Je voudrais d'abord préciser que je suis un simple spectateur des faits intervenant sur la voie publique et que tout ce que je dirai aujourd'hui n'engage que moi. Le passé, le ressenti et l'expérience des journalistes de terrain sont vraiment propres à chacun.
J'ai 32 ans et je suis street reporter depuis 2019. J'ai eu la chance de couvrir des conflits et des mouvements sociaux à travers le monde, à Hong Kong, en Colombie, en Catalogne, en Ukraine. J'ai aussi exercé en France où j'ai couvert la mobilisation des gilets jaunes, les manifestations contre la loi du 25 mai 2021 pour une sécurité globale préservant les libertés ou encore celles contre les bassines de Sainte-Soline. Je tiens à préciser que je n'ai pas suivi d'école de journalisme ou audiovisuelle. Je suis autodidacte et je me suis formé en m'inspirant du travail des autres reporters sur le terrain.
Comme beaucoup, c'est par conviction démocratique et par attachement à la liberté d'expression que, lors du mouvement des gilets jaunes, j'ai saisi mon téléphone et j'ai commencé à filmer une simple manifestation à Montpellier en septembre 2019. Dans un monde où l'information est omniprésente, il est essentiel de garantir une pluralité de points de vue, surtout à l'heure où la concentration des médias est de mise. Les street journalistes incarnent des valeurs fondamentales de transparence et d'intégrité en se détachant des influences politiques, économiques et idéologiques. Ces journalistes indépendants s'efforcent de livrer une information objective et équilibrée. Ils mettent un point d'honneur à rester fidèles à leur mission première, servir l'intérêt général en rapportant des faits sans déformer et sans spéculer. Les reporters indépendants jouent aussi un rôle crucial dans notre société démocratique en exposant les abus, en donnant une voix aux sans-voix, en stimulant le débat public. Ils remplissent une fonction de contre-pouvoir, de gardien de la démocratie et de la liberté d'expression.
Cette contribution est d'ailleurs reconnue par le schéma national du maintien de l'ordre. Je voudrais citer le point 2.2 en page 16 : « La présence des journalistes lors des manifestations revêt une importance primordiale. Elle permet de rendre compte des opinions et revendications des manifestants et de la manière dont elles sont exprimées, ainsi que de l'intervention des autorités publiques et des forces de l'ordre. Il est donc impératif de protéger le droit d'informer, pilier, comme le respect de l'ordre public, de notre démocratie. À cet égard, la sécurité physique des journalistes doit être garantie ».
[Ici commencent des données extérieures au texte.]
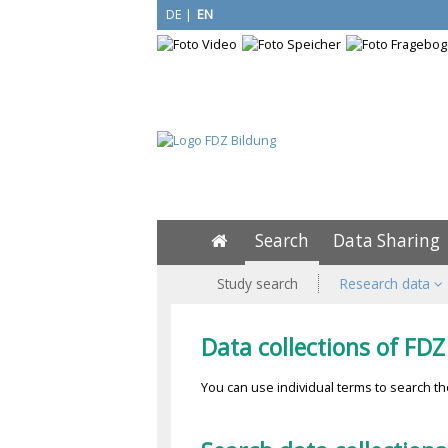
DE
|
EN
Search
Data Sharing
Study search
Research data
Data collections of FDZ
You can use individual terms to search the 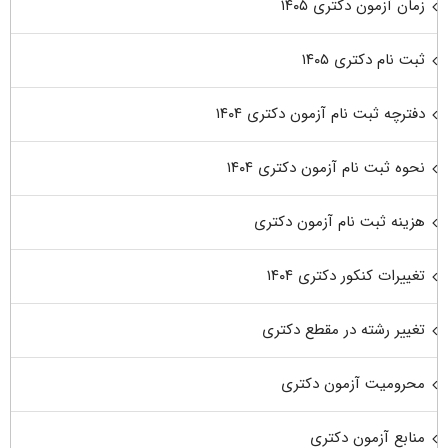
زمان آزمون دکتری ۱۴۰۵
ثبت نام دکتری ۱۴۰۵
دفترچه ثبت نام آزمون دکتری ۱۴۰۴
نحوه ثبت نام آزمون دکتری ۱۴۰۴
هزینه ثبت نام آزمون دکتری
تغییرات کنکور دکتری ۱۴۰۴
تغییر رشته در مقطع دکتری
محرومیت آزمون دکتری
منابع آزمون دکتری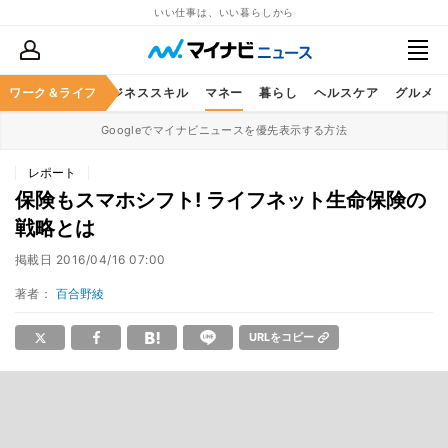
いい仕事は、いい暮らしから
ワーク＆ライフ
キャリア
ビジネススキル
マネー
暮らし
ヘルスケア
グルメ
Googleでマイナビニュースを優先表示する方法
レポート
保険もスマホシフト! ライフネット生命保険の
戦略とは
掲載日
2016/04/16 07:00
著者：
百合野綾
URLをコピー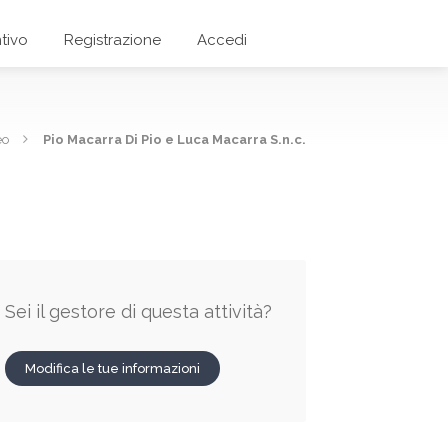
tivo
Registrazione
Accedi
eo
Pio Macarra Di Pio e Luca Macarra S.n.c.
Sei il gestore di questa attività?
Modifica le tue informazioni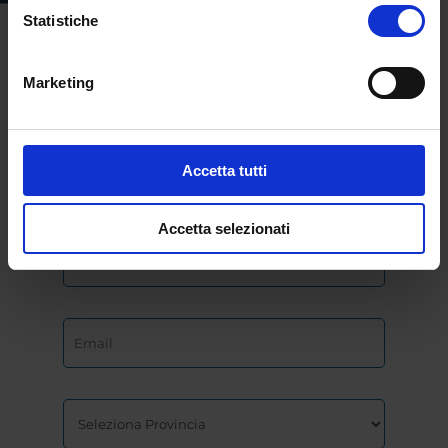
Statistiche
Marketing
Accetta tutti
Accetta selezionati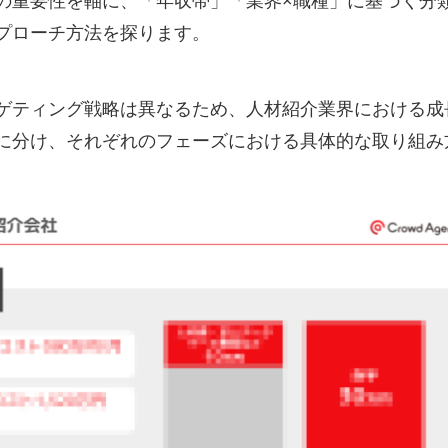
の重要性を軸に、「年収帯」「業界×職種」に基づく分
プローチ方法を探ります。
ゲティング戦略は異なるため、人材紹介業界における成
に分け、それぞれのフェーズにおける具体的な取り組み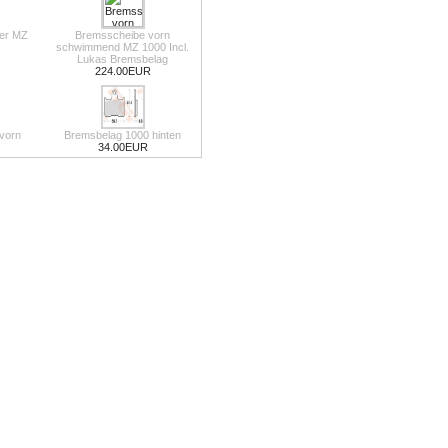
ter MZ
Bremsscheibe vorn
schwimmend MZ 1000 Incl.
Lukas Bremsbelag
224.00EUR
vorn
Bremsbelag 1000 hinten
34.00EUR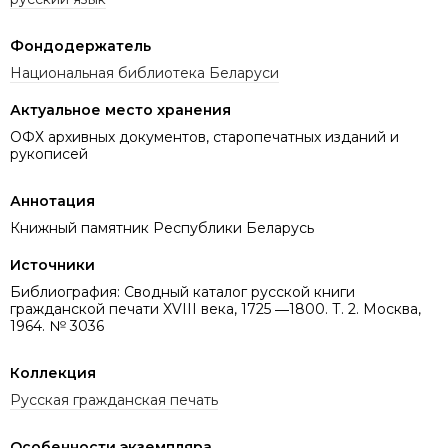
Фондодержатель
Национальная библиотека Беларуси
Актуальное место хранения
ОФХ архивных документов, старопечатных изданий и
рукописей
Аннотация
Книжный памятник Республики Беларусь
Источники
Библиография: Сводный каталог русской книги
гражданской печати XVIII века, 1725 ―1800. Т. 2. Москва,
1964. № 3036
Коллекция
Русская гражданская печать
Особенности экземпляра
En dépit de cet engagement, je constate avec regrets que la France est en vingt-quatrième position dans le classement mondial de la liberté de la presse. Permettez-moi, à cet égard, de citer un extrait du rapport de Reporters sans frontières sur la liberté de la presse en France à propos du maintien de l'ordre : « En dépit de l'adoption d'un nouveau schéma national du maintien de l'ordre plus respectueux de la liberté de la presse, les reporters vont continuer à faire l'objet de violences policières, en plus des agressions de la part des manifestants ». À l'appui de ce constat, je ne prendrai qu'un exemple parmi d'autres : celui de la journaliste récemment étranglée à Marseille par un membre des compagnies républicaines de sécurité à la vue de sa carte de presse.
Ainsi, en dépit des engagements pris dans le schéma national du maintien de l'ordre, les journalistes et les reporters sont régulièrement confrontés, lors des manifestations en France, à d'importantes difficultés pour accomplir leur mission dans les meilleures conditions. Je ne compte plus le nombre de fois où, avec mes confrères, nous nous sommes trouvés en difficulté face aux policiers lors de manifestations. C'est un point qui me tient à cœur et j'espère pouvoir en discuter avec vous.